The country's largest airport operator made $142.2 million in the year to the end of June, an increase of 41% on the previous year.
Excluding one-off charges and revaluations of assets, the airport's underlying profit rose 15% to $139 million.
Auckland Airport says passenger volumes rose in Auckland and Queenstown, in which it has a quarter stake, while retail, car parking and property income all rose.
With more travellers from China and other South-East Asian markets, Auckland Airport acting chief executive Simon Robertson says it needs to make inroads into the Asian market so it can reap the rewards in the future.
He says it's likely global uncertainty will continue and some markets will be in decline, notably the UK and Europe.

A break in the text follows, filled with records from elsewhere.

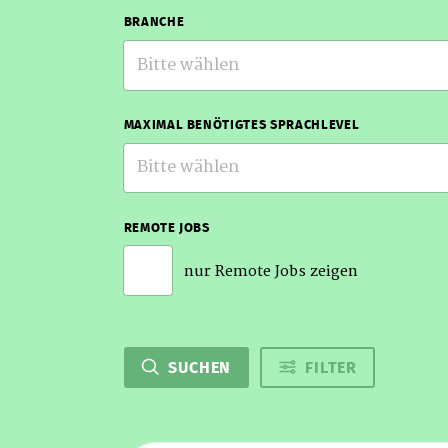
BRANCHE
Bitte wählen
MAXIMAL BENÖTIGTES SPRACHLEVEL
Bitte wählen
REMOTE JOBS
nur Remote Jobs zeigen
SUCHEN
FILTER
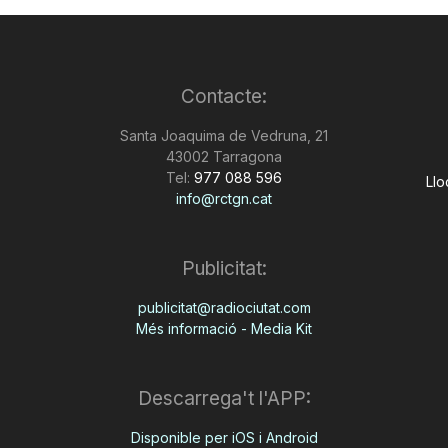
Contacte:
Santa Joaquima de Vedruna, 21
43002 Tarragona
Tel:
977 088 596
Llo
info@rctgn.cat
Publicitat:
publicitat@radiociutat.com
Més informació - Media Kit
Descarrega't l'APP:
Disponible per iOS i Android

Asia, Australia and the Americas are the key areas where growth is likely.
Mr Robertson says Auckland Airport spends millions of dollars a year in promoting New Zealand in overseas markets to grow passenger volumes, the number one value driver for the company.
He says the organisation is looking to try and get higher value passengers which will bring greater benefit to the country's tourism industry.
"We think the free independent traveller is one segment, students and people associated with the students, conference facilities, are all areas where there could be greater spend by certain categories if we're able to expand those markets at a faster rate than others".
Mr Robertson says Auckland Airport is forecasting a profit of $143 - $150 million for the current financial year.
He says that growth will come from across the whole of the business.
Auckland Airport will pay a dividend of 10.5 cents a share.